U.N. interpreters' job is mental gymnastics

October 14, 1990|By New York Times News Service

UNITED NATIONS -- The United Nations building would be little more than a glass Tower of Babel without them.

But the United Nations' core of interpreters, who sit tucked away in badly ventilated glass booths overlooking the General Assembly hall, are to most delegates little more than disembodied voices that come piped in through white plastic earphones.

"We are all performers at heart," said Monique Corvington, who has worked as an interpreter since 1968. "We get stage fright and the rush of adrenaline.

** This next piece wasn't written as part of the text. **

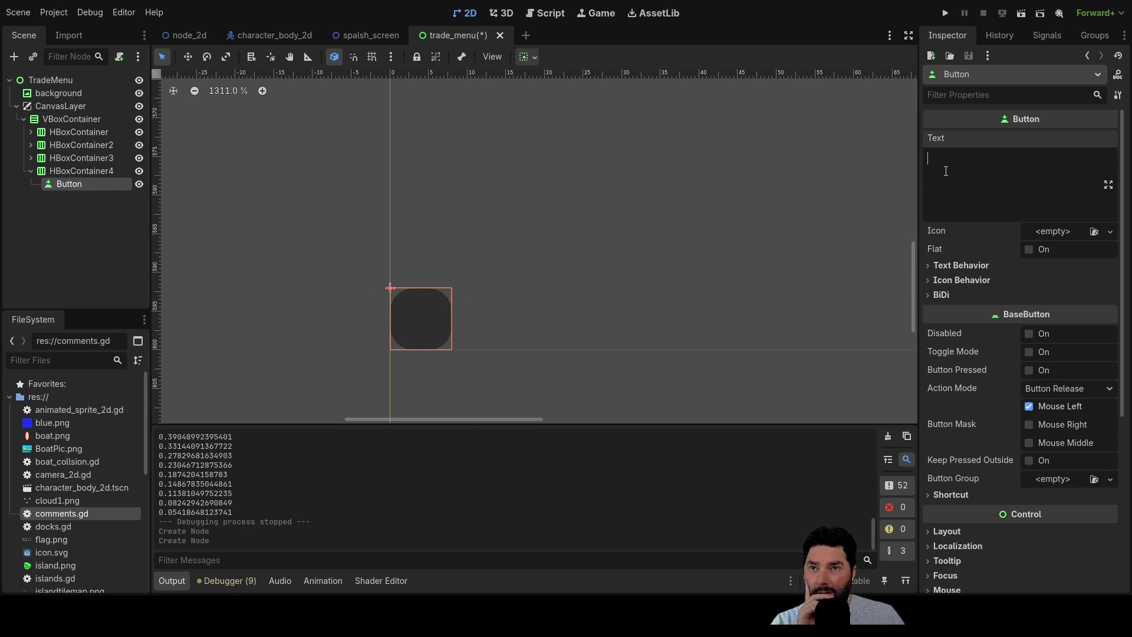
pyautogui.write('Exit')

Unfortunately, we do not pick the script."

The United Nations Interpretation Service has been sorely tested of late by the crush of world leaders who have shown up here for the General Assembly session and the recent World Summit for Children, which was attended by more than 70 heads of state and government.

The service had to bolster its normal complement of 130 full-time interpreters with 70 free-lance interpreters, including two retirees who did simultaneous interpretation at the Nuremberg war-crimes trial.

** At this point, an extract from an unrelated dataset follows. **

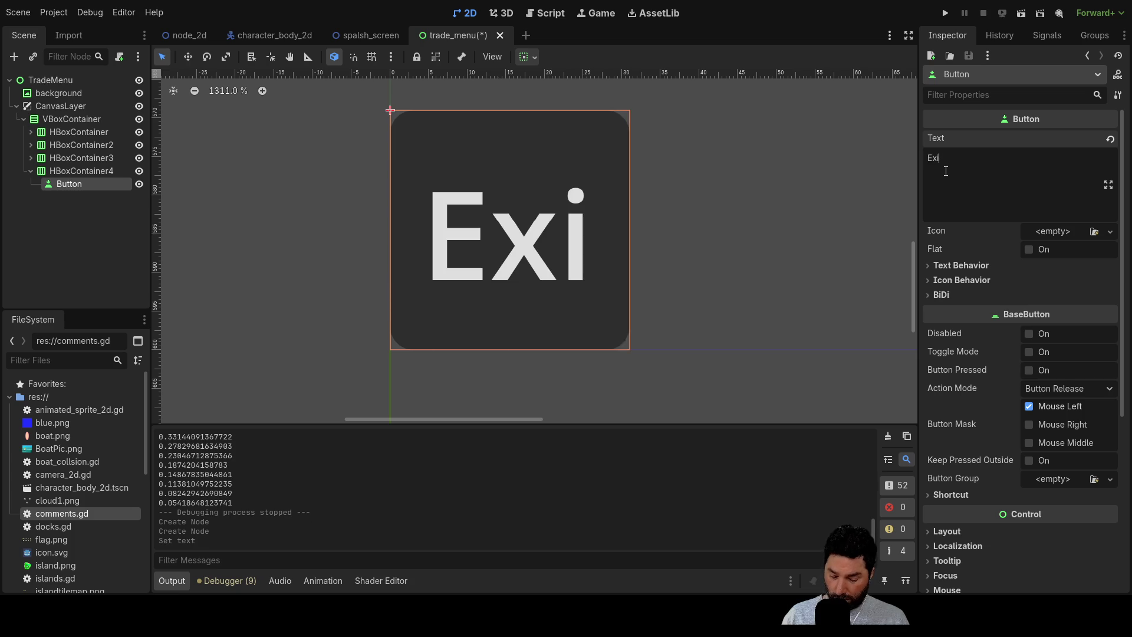
pyautogui.scroll(-15, 641, 299)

The technique of simultaneous interpretation -- interpretation sentence by sentence -- got its start at Nuremberg, translators here said.

It proved much faster than the old system of consecutive interpretation, in which successive interpreters, after taking copious notes, redelivered the original speech in different languages.

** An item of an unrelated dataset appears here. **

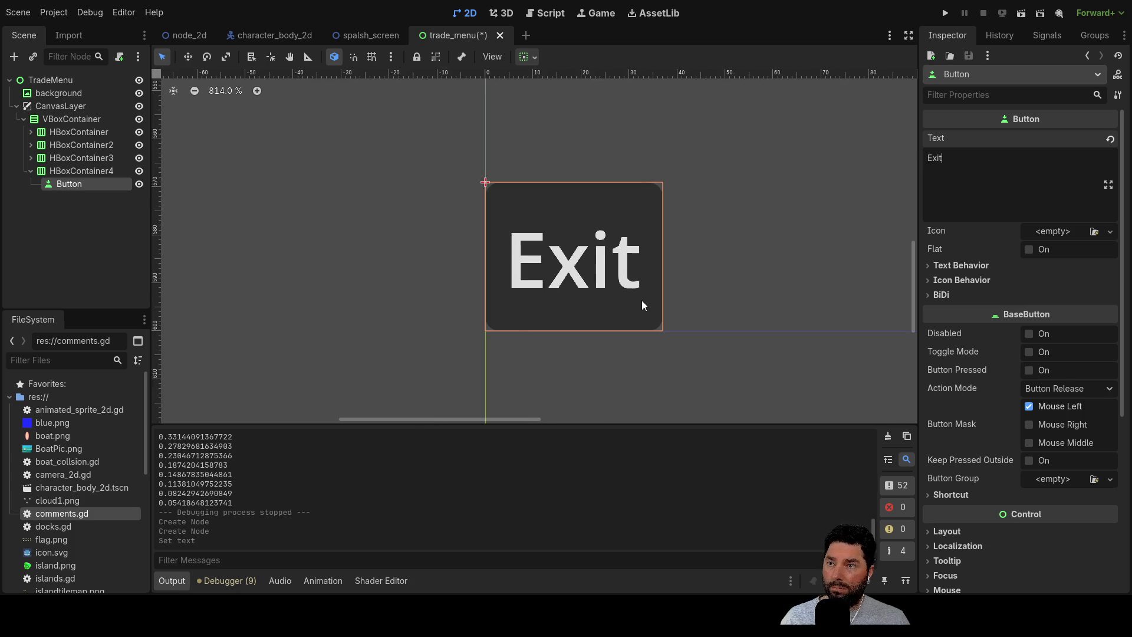
pyautogui.moveTo(492, 274); pyautogui.dragTo(351, 277)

The Nazi leader Hermann Goering reportedly said simultaneous translation at Nuremberg shortened his remaining life by three-fourths.

The interpreters here work in the six official languages of the United Nations -- English, Russian, Chinese, French, Spanish and Arabic -- out of a ground-floor office overlooking the East River.

Performing mental gymnastics, they have seconds to search for the correct phrase or word and must take expressions or proverbs that have no meaning if they are literally interpreted -- like "raining cats and dogs" -- and find an equivalent expression.

"Quotations from the Bible or the Koran are dreadful," said Claudia Bishop, a French national who grew up in Mexico and can move with equal facility between French and Spanish, a rare commodity in the world of simultaneous interpretation. "You just can't do a good rendering off the cuff."

"The worst are puns, since they are based on a play of words in one language," said Barbara Roder, another interpreter, an American citizen who was born in Romania, grew up in Mexico and was educated in French.

Many of the interpreters -- and they will thank you kindly never to refer to them as translators, who deal only with written texts -- have lived or traveled in several countries outside their native lands.

"We are a mini-United Nations," said Mrs. Corvington, a Haitian who grew up in Europe and who interprets from Spanish, English and Italian into French. "We have all sorts of nationalities and all sorts of languages."

The starting salary for a United Nations interpreter is about $30,000 and climbs to about $60,000 for a senior interpreter.

Minimum qualifications for a U.N. interpreter are a college degree and the ability to interpret from two foreign languages into the interpreter's mother tongue.

Interpreters are required to pass an oral examination, in which they interpret two 10-minute speeches from their two foreign languages.

Native Russian and Chinese interpreters are sent over by their foreign ministries for fixed periods of time.

They are not allowed to make a career at the United Nations, although the Soviets now say that this arrangement is under review.

The Chinese require staff members to make reports on United Nations activities, and both the Soviets and the Chinese frequently make their interpreters and translators go to the mission to do extra, unpaid work, according to complaints submitted to the union by Chinese and Soviet staff members.

Union officials said the Chinese and Soviet employees must also turn 40 percent of their salaries over to their governments.

Inevitably the interpreters, because of linguistic confusion or the enormous pressure, make some mistakes.

Mrs. Corvington once had to translate an anecdote from Spanish into French about a German shepherd who saved the life of a little boy.

The Spanish words for German shepherd, "pastor aleman," can also mean a German cleric.

"I told how the German minister dove into the water to save the child, swam to the child's rescue and then let out a loud bark when he got back to the shore," Mrs. Corvington said.

Translators, especially when they get tired, sometimes find themselves slipping in spoonerisms. Jeannette Morrison, a 16-year-veteran, said she once found herself calling Secretary General Javier Perez de Cuellar, Cuerez de Pellar.

There are also times when the interpreters find themselves fighting back their own emotions to carry out their work.

"When you have to relate stories of torture or suffering it can get difficult," said Frederic Siegenthaler, who once struggled to interpret the emotional appeal of a torture victim as he broke down in tears and had to be carried from the room.

A few years ago an interpreter who survived the Holocaust had to interpret the vitriolic anti-Semitic statements of an Iraqi delegate.

"I remember having to say that most of the owners of the brothels in New York City were Jewish," said this interpreter, who insisted that she not be identified.

"The words nearly stuck in my throat, but I did it."

After one lengthy peroration that many in the booths above the hall found particularly repugnant, an interpreter, thinking her microphone was switched off, turned to her colleague and said, "Cretin."

The word wafted out over the headsets to the stunned delegates below.